MATERIAL SHOWN —
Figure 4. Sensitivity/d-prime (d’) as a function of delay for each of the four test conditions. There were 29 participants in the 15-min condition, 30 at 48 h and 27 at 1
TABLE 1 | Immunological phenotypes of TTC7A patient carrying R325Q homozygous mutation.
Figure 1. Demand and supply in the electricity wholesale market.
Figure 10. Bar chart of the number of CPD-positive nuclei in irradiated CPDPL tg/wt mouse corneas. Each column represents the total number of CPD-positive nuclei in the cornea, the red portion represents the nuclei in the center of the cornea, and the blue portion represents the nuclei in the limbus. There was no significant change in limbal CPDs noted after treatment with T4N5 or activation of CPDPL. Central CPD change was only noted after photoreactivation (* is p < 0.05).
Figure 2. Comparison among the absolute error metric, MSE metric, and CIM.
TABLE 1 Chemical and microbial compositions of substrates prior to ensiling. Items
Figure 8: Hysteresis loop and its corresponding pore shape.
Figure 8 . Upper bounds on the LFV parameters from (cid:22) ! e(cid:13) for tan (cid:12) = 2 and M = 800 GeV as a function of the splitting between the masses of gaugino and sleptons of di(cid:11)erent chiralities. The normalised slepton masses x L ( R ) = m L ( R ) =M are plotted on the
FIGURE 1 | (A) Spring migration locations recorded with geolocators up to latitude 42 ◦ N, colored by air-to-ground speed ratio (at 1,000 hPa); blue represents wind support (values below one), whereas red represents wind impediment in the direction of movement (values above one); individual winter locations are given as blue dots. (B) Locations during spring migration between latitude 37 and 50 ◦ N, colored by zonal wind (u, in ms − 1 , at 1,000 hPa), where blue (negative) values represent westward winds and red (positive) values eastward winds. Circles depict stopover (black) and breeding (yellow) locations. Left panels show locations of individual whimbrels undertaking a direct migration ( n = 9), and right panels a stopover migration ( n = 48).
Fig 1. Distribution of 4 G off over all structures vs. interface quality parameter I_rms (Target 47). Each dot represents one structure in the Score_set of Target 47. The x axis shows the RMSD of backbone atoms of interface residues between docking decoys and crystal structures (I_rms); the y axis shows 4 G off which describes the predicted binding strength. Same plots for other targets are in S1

WORK INSTRUCTION —
From the first line of the data through the line with "Figure 1. Demand", quote each line exactly and add nothing else.

EXERCISE RESULT —
Figure 4. Sensitivity/d-prime (d’) as a function of delay for each of the four test conditions. There were 29 participants in the 15-min condition, 30 at 48 h and 27 at 1
TABLE 1 | Immunological phenotypes of TTC7A patient carrying R325Q homozygous mutation.
Figure 1. Demand and supply in the electricity wholesale market.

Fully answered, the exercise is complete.